In the next few weeks, ASC will scan and make available an Antonin Dvorak score based on a Stephen Foster song, which was acquired in the 1940s. It recently released the papers of Ramón Gómez de la Serna, the Spanish-Argentinian poet, essayist and novelist, acquired in 1967, and made available the papers of Hervey Allen, a writer and 1915 alum.

Jeanann Haas, special collections and preservation librarian, announced several upcoming ULS events, including the third annual Audubon Day on Nov. 22, featuring 20-25 prints on display in the special collections reading room, and a presentation by Joel Oppenheimer, an expert on the ornithological illustrations of John James Audubon.

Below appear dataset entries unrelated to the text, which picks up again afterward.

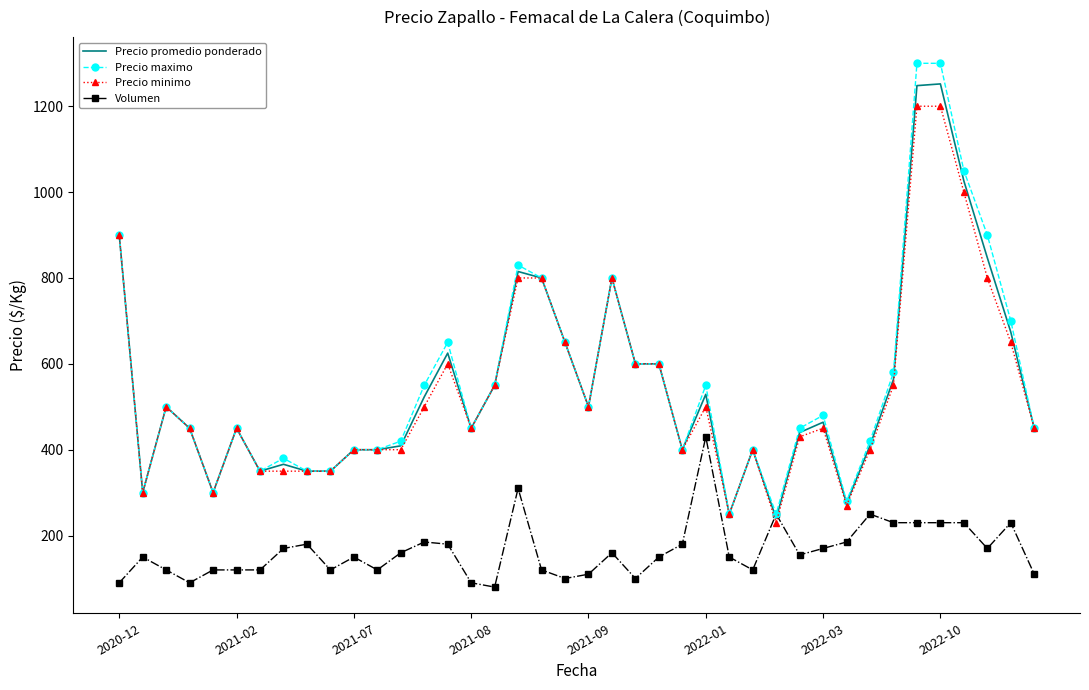

What is the maximum value for Volumen?

430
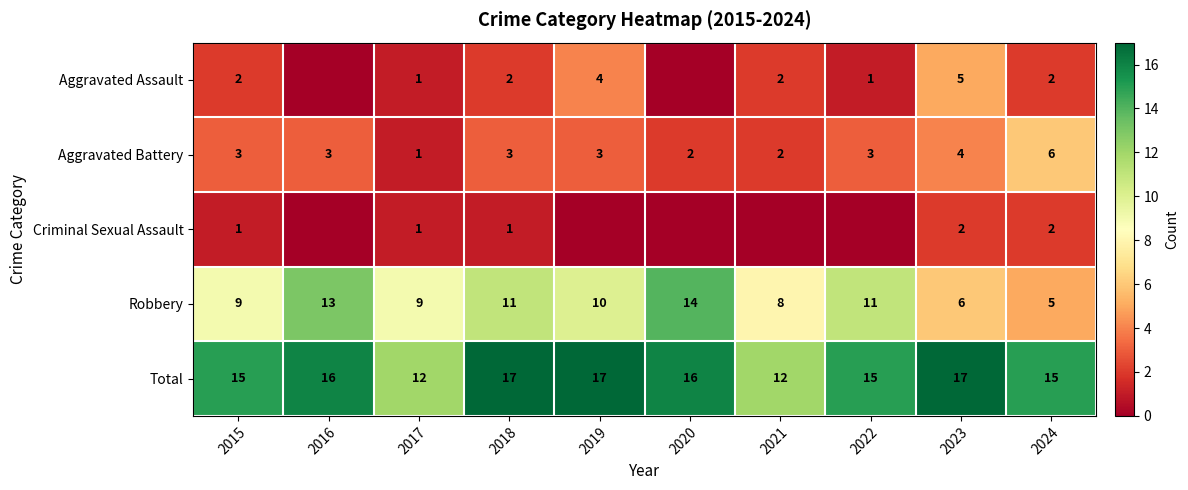

How many series are shown in this chart?

5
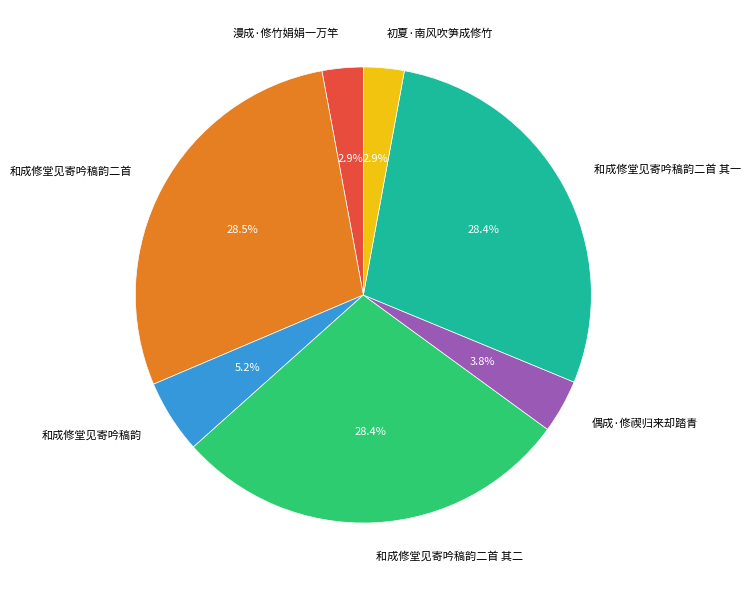

To the nearest percent, what is the combined percentage of 偶成·修禊归来却踏青 and 和成修堂见寄吟稿韵二首 其一?

32%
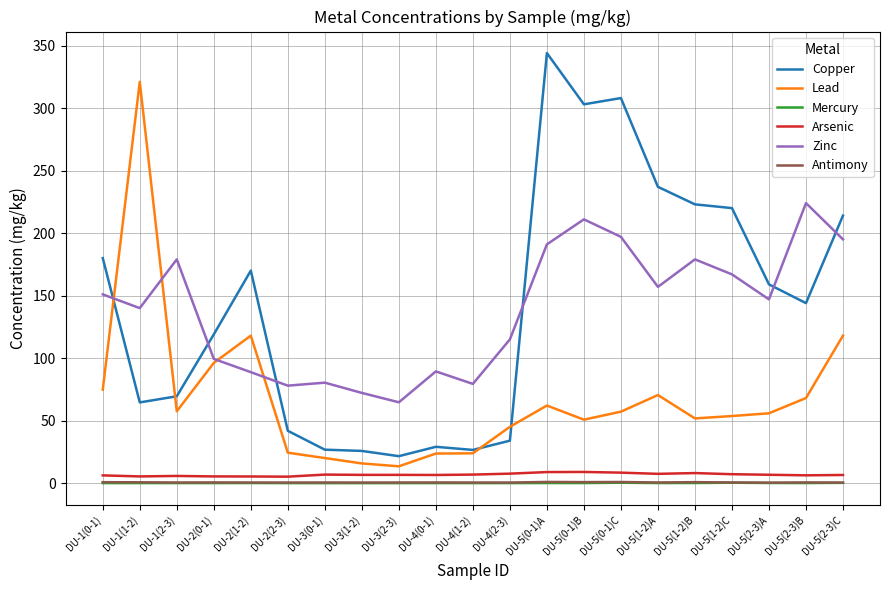

True or false: Mercury and Arsenic cross at least once.

False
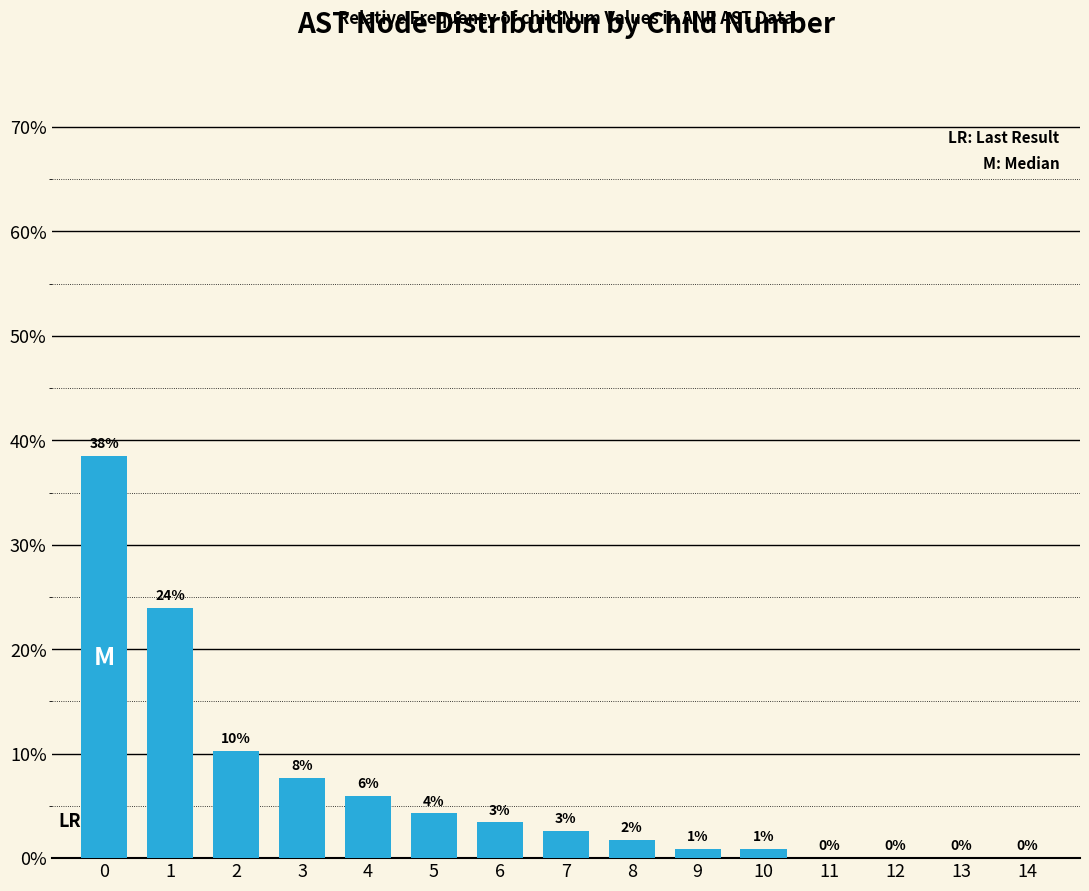

Are the bars horizontal?

No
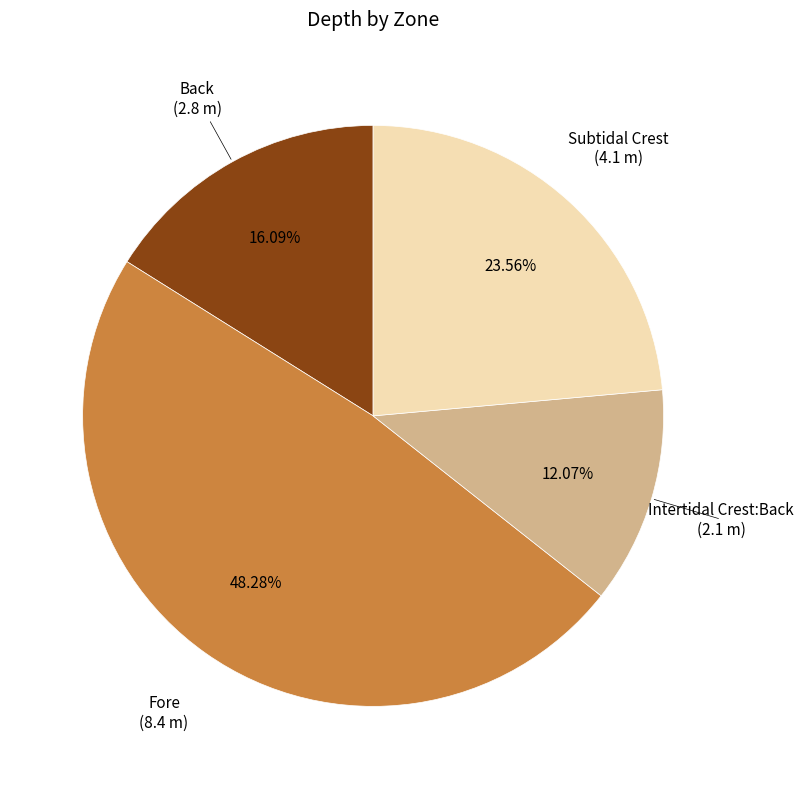

Does any single category account for the majority?

No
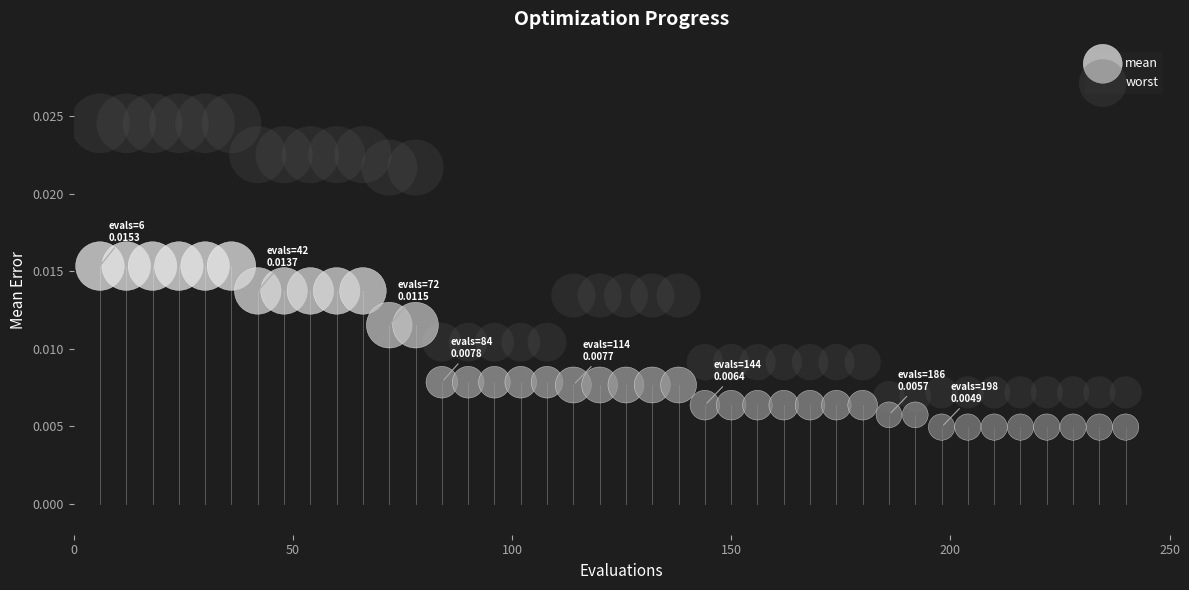

Which series contains the lowest Y value?

mean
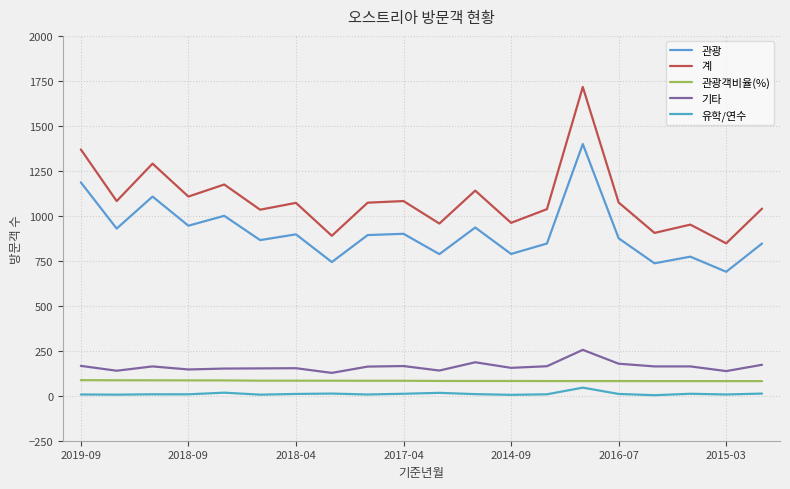

Is this an area chart (filled region under the line)?

No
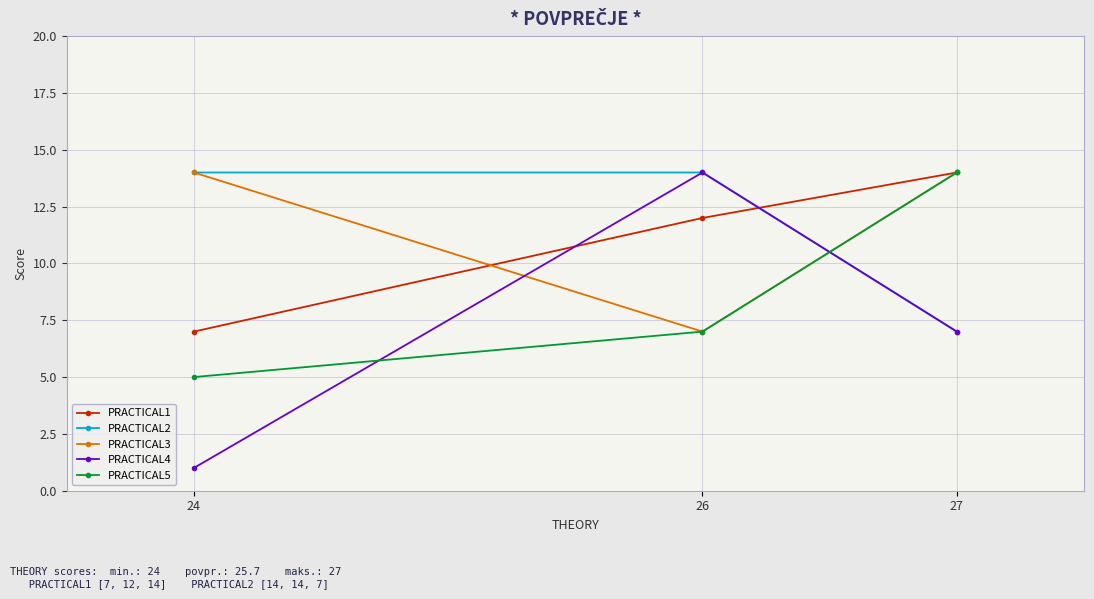

How many lines are shown in the chart?

5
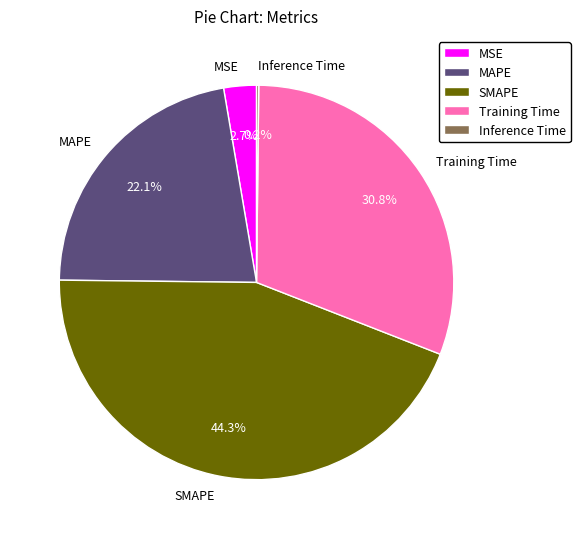

Which slice is the largest?

SMAPE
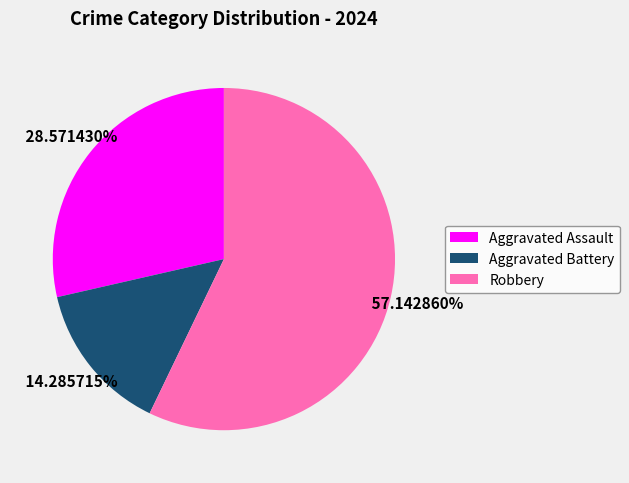

To the nearest percent, what percentage of the pie is Aggravated Assault?

29%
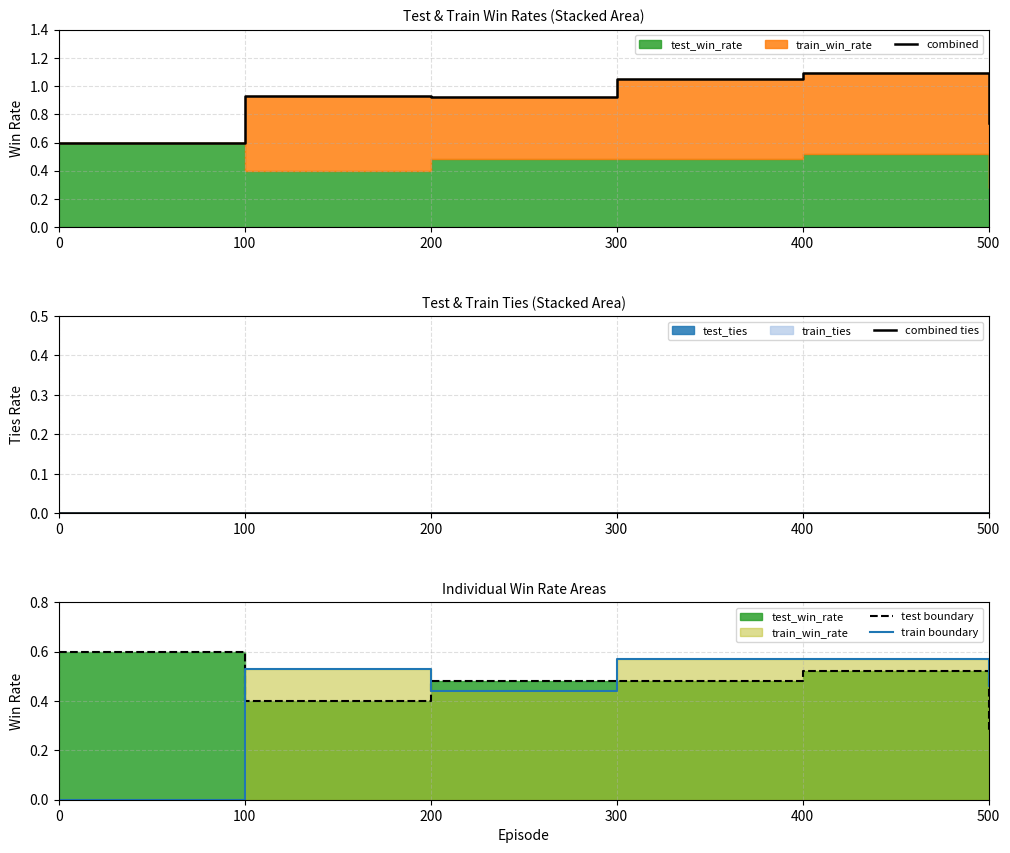

Is it true that test boundary equals 0.2 at 0?

False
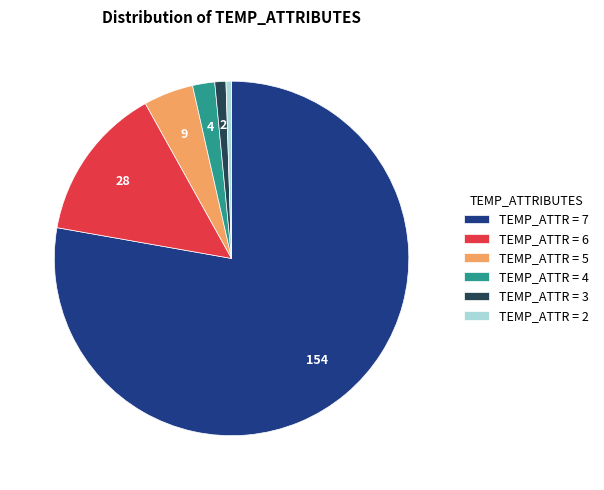

Which slice is the smallest?

TEMP_ATTR = 2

The Leibniz as Cryptographer exhibit (see Jan. 24 University Times) has been extended to Dec. 13, and ULS plans a Ramón Gómez de la Serna exhibit and Latin American studies open house in October or November, as well as an exhibit of hand-set and hand-printed, limited-edition fine-press materials beginning in January.

Open Access Week at Pitt, designed to publicize the benefits of making research freely available without copyright or licensing restrictions, will be Oct. 21-27. Featured speakers will be Peter B. Hirtle, archivist and senior policy adviser to Cornell University Library, who will talk about intellectual property issues on Oct. 22, 4-5 p.m. in Ballroom A of the University Club, and Michael W. Carroll, professor of law and director of the program on information justice and intellectual property at American University College of Law, who will lecture on recent open-access developments Oct. 24 at the same time and place.

Measuring scholarly impact

John Barnett, scholarly communications librarian, said ULS is nearing a rollout of PlumX (Plum Analytics Altmetrics), an online tool that gathers, counts and visualizes citation data for faculty scholarly papers and charts the influence and reach of their work. A demonstration site, which debuted this spring, is available at demo.plu.mx (username “try,” password “plumx”).